What I do have are beautiful, perfect ballerina feet: high arched. I can jump better than anyone at the Ballet School. My feet, lovely and shaped like the arched bridge on the Brio train set that Cody wanted for Christmas, are my best asset. An asset that no one can see. So I go barefoot whenever I can so people can see them and admire them. I can stand very erect and lift one leg so that it reaches my face, and flex my beautiful toes, in case someone hadn’t noticed.

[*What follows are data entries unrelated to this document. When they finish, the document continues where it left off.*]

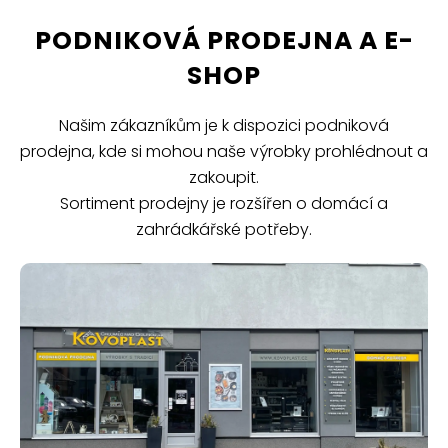
PODNIKOVÁ PRODEJNA A E-
SHOP
Našim zákazníkům je k dispozici podniková
prodejna, kde si mohou naše výrobky prohlédnout a
zakoupit.
Sortiment prodejny je rozšířen o domácí a
zahrádkářské potřeby.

That winter, whenever I wasn’t experimenting with my powers, I stood outside in my leg warmers and that too-big—“It’ll last for years and then Cody will wear it, too!”—cherry-red down jacket, my fuzzy hot-pink earmuffs, the purple and black and green mittens my father brought me from Ecuador, one blue snow boot, and one bare perfect foot that I brought carefully up to my face and then flexed, over and over. My breath came out in small puffs and my nose ran. But I didn’t care. Some things I did for God. Other things I did for art. I wondered if the library had some kind of list of saints and what they had suffered for, beside the obvious stuff like world peace and justice for the poor. Maybe I would become the first saint who was a ballerina.
“That’s totally weird,” Sophie said from her yard.
She was peering through a hole in the fence that separated the two properties. It was my parents’ responsibility to fix that hole, but they had no intention of doing that when they needed new plumbing and rewiring, not to mention having the floors sanded and polished, the walls painted, and insulation installed.
I didn’t answer. For one thing, I hated her something fierce, standing there with her headband and private school uniform. For another, the flexing kept my foot from going numb and I needed to concentrate.